Available records »
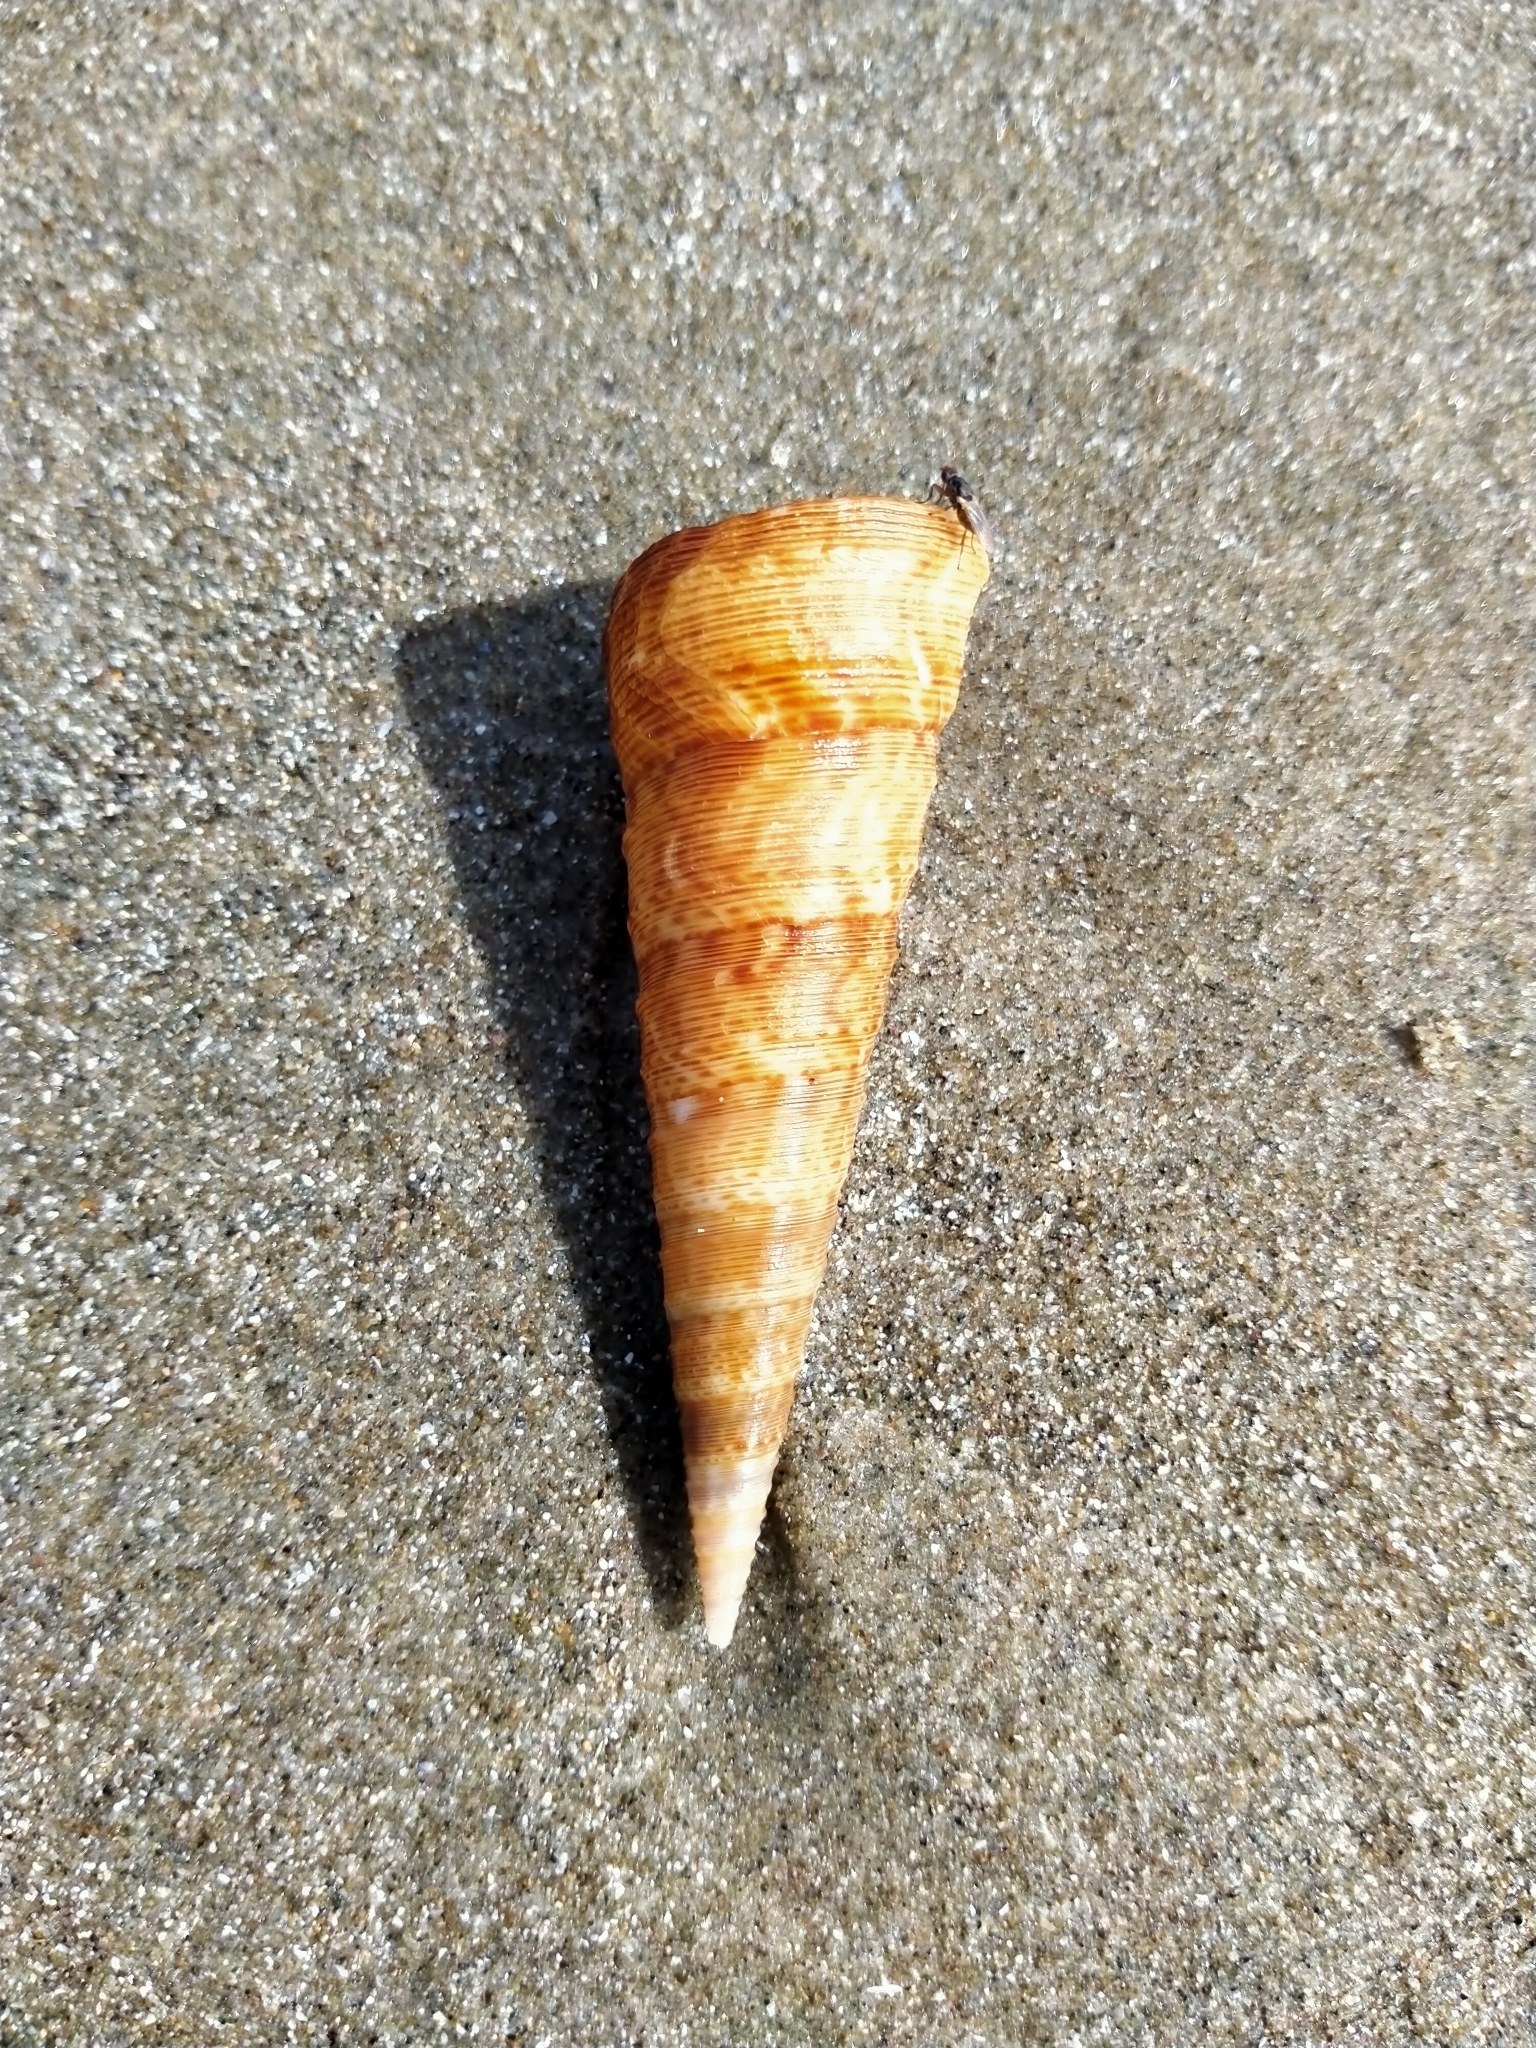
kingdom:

==

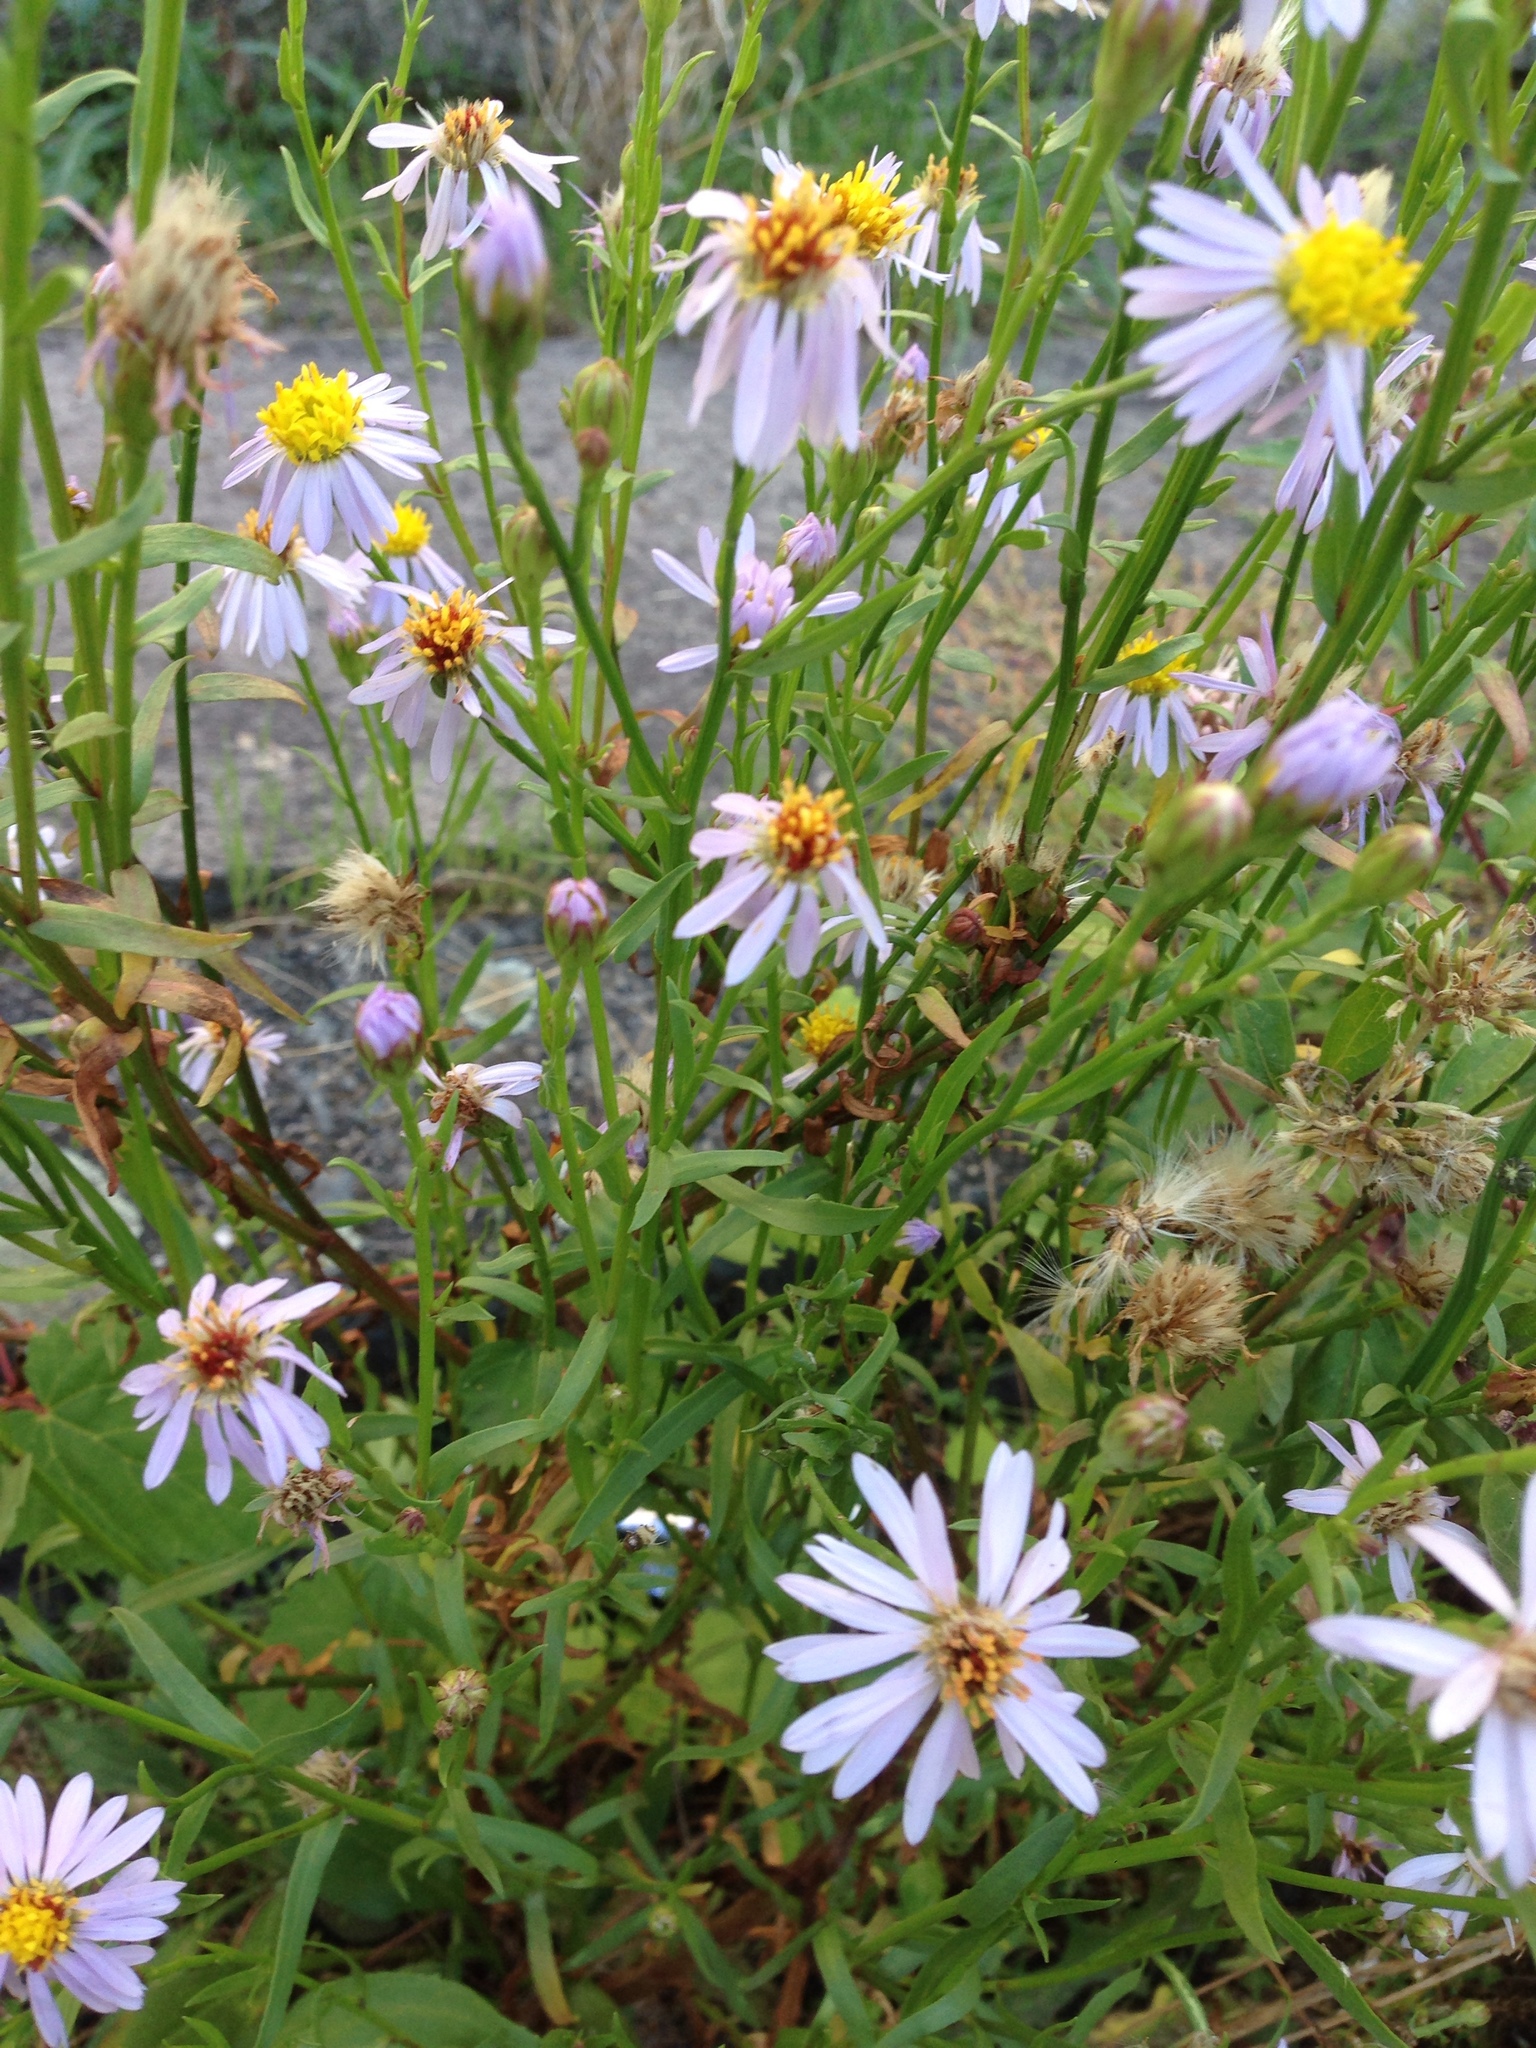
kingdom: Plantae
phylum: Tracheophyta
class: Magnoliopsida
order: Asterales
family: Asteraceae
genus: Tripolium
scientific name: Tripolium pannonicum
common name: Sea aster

Stated goal »
Could you turn the lines in the records from the one containing "order: Asterales" to the one containing "common name: Sea aster", both included, into a numbered list that leaves out any blank lines?

Output for this task »
1. order: Asterales
2. family: Asteraceae
3. genus: Tripolium
4. scientific name: Tripolium pannonicum
5. common name: Sea aster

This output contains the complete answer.